Nous avons parlé et reparlé du statut des assistants familiaux. Il doit être revu, les conventions de 1951 et 1966 pour les éducateurs ou les assistants familiaux doivent être révisées, les rémunérations ne sont pas forcément à la hauteur ; sans oublier leur encadrement, l'appartenance à l'équipe éducative. Autant de points qui méritent d'être réexaminés.
Je regrette enfin que l'on n'ait pas pu approfondir la question des mineurs non accompagnés. Contrairement à ce que disent les départements, les MNA ne sont pas la cause de tous les problèmes de l'aide sociale à l'enfance, mais bien un révélateur. Je considère qu'ils ne sont pas traités juridiquement sous la bonne formule puisqu'un enfant qui n'a pas de parent est une pupille de l'État. Or on voit bien que ces jeunes ne sont pas traités comme tels. Si c'était le cas, ils seraient sous responsabilité préfectorale, et toutes les difficultés de prise en charge financière et de fichiers ne se poseraient pas. On me pardonnera cette façon un peu simple de présenter : nous avons vu des choses qui se passaient bien, d'autres moins bien.
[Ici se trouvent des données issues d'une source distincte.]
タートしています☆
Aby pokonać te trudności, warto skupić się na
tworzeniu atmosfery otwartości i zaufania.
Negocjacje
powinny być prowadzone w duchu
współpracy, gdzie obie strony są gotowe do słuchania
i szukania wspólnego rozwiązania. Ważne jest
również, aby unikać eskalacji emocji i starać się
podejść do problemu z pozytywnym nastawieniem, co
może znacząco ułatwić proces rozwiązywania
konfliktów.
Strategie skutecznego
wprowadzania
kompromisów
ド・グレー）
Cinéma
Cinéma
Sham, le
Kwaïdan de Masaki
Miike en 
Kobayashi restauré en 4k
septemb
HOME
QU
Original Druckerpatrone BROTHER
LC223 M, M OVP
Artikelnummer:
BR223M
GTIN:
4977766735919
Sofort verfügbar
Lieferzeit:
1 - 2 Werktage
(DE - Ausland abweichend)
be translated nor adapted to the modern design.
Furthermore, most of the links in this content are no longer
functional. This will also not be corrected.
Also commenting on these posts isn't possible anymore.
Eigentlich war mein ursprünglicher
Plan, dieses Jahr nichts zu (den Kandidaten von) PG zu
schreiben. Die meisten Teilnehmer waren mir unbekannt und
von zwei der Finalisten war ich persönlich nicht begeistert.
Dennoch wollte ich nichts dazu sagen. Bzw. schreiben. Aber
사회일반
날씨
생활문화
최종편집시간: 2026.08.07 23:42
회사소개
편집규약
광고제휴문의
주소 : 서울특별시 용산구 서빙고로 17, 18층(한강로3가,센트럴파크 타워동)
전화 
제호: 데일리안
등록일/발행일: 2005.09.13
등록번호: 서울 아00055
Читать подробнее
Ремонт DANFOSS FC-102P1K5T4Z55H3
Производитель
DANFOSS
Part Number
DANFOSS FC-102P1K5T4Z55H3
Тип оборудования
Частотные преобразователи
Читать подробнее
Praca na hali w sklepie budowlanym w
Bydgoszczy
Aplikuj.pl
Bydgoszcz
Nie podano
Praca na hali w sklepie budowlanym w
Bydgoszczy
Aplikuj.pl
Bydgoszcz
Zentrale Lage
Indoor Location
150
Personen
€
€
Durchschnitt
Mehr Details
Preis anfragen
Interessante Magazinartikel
Il est important de définir une vraie politique de prise en charge de nos mineurs non accompagnés harmonisée sur l'ensemble du territoire. Dans ce cadre, et je vous rejoins, monsieur le président, il faut lancer dès à présent une mission spécifique sur les mineurs non accompagnés. Auparavant, on pouvait les gérer dans le tout-venant de l'aide sociale à l'enfance, ce qui n'est plus possible aujourd'hui du fait de leur nombre croissant. De plus, leur traitement doit être le même à Paris, dans la Nièvre ou en Haute-Garonne. C'est pourquoi j'ai proposé une mission d'approfondissement sur cette thématique particulière.
Certaines petites mesures pourraient rendre les choses plus faciles : ainsi le numéro d'urgence 119 qui pourrait figurer dans le carnet scolaire de l'enfant, ce qui permettrait une meilleure visibilité. Une formation à son utilisation pourrait être assurée à l'école primaire ainsi qu'une formation aux droits de l'enfance car il est très important que les enfants comprennent quels sont leurs droits – autant de mesures qui ne nécessitent pas de moyens financiers importants.
Nos propositions ne relèvent pas tant de mesures budgétaires que d'une réorganisation, ce qui devrait leur éviter de se voir opposer un veto de Bercy – c'est souvent ce qui casse les belles envies. Cela relève surtout du pilotage, moyennant un peu de travail législatif ; il faudra se pencher sur le taux d'encadrement des éducateurs et des assistants, comme on l'a fait dans les écoles et les centres aérés. Il faudra en tirer les conséquences dans le cadre du projet de loi de financement de la sécurité sociale ou dans un autre véhicule législatif.
En tout cas, vous pouvez compter sur moi pour entretenir la dynamique, afin que le soufflé qui est monté en début d'année sur cette politique ne retombe pas : ces enfants sont l'avenir de la France et qu'on ne peut pas continuer à les laisser se perdre. (Applaudissements.)